I glanced about the bailey and, finding it empty but for a couple of inattentive sentries – one propped against a merlon of the outer wall, the other making slow circles atop the Salt Tower – I sauntered over to where the shoe lay and picked it up. A ragged hole marked the place where her big toe would have stuck through. The shoe, I observed, was too large to have truly been hers and the leather soles so cracked and worn that I would not have allowed my own servants to go about clad thus.

“Pleeease,” she begged, in a voice stripped raw by the wind.

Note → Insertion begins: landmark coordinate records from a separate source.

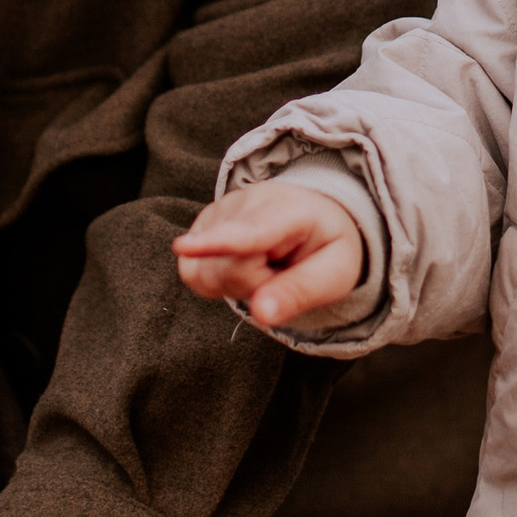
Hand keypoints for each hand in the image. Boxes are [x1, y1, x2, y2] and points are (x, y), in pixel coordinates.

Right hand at [174, 180, 366, 328]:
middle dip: (254, 289)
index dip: (215, 241)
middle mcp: (247, 201)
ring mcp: (219, 209)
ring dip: (234, 286)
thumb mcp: (334, 275)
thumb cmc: (326, 247)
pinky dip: (217, 279)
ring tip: (265, 269)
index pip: (249, 231)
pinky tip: (242, 266)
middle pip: (228, 270)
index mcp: (290, 211)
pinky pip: (192, 270)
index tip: (182, 246)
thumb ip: (299, 294)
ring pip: (205, 272)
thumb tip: (260, 315)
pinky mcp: (200, 222)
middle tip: (282, 275)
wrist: (315, 216)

Tapping the shoe against the buttoned front of my peliçon, I ambled closer as I cast one more glance about. Convinced no one was looking, I hurled the flimsy shoe at the cage. It smacked against the outside of a bar, but with cat-like reflexes she trapped it in her hands and pulled it inside.

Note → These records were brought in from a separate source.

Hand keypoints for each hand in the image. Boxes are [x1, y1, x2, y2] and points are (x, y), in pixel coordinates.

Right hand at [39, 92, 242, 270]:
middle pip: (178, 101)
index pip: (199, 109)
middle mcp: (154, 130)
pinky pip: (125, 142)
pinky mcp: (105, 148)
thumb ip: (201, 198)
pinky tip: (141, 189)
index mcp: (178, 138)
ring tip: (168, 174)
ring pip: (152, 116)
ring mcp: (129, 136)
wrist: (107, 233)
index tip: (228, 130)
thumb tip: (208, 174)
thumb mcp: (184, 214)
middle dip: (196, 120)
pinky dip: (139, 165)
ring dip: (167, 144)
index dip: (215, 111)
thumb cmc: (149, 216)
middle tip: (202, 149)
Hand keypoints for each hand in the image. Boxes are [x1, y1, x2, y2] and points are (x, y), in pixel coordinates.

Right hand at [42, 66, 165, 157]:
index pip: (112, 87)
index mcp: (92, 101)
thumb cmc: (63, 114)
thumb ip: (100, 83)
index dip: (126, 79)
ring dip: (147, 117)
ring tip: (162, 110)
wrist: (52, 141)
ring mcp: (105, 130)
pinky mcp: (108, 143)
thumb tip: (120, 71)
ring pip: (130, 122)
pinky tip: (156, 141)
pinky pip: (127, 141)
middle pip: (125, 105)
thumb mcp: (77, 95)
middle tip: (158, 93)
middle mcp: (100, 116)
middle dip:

“May God bless you, m’lord,” she said.

I almost uttered an oath against her father, but the king’s order that no one should speak to her reverberated in my mind. Better to simply carry out my revenge on the Bruce when the day arrived, than taunt a helpless girl for sport.

 

 

Elizabeth Bruce lay curled in her bed like a fading infant, face to the far wall. My sire and stepmother stood at the foot of the bed. I walked around them to the other side, but Lady Elizabeth did not even blink when I entered her sight.

The chamber had more comforts than most of those in the Tower: a rag-stuffed mattress covered with clean bedding; a small table flanked by two stools; a hearth with a well-tended fire and a glass window, through which to view the outer world.

“Is she... unwell?” I asked. Aside from obvious signs of listlessness and her diminutive frame, nothing about her outward appearance suggested physical illness. She was dressed in a plain gray cyclas of linsey-woolsey, her russet hair pulled into a fraying plait at the back of her head. A coarse woolen blanket covered her lower legs, its tail trailing onto the floor. On the table, her supper from the previous night sat untouched: a congealed bowl of stewed beef and peas, a hardened loaf of rye bread and a cup of ale.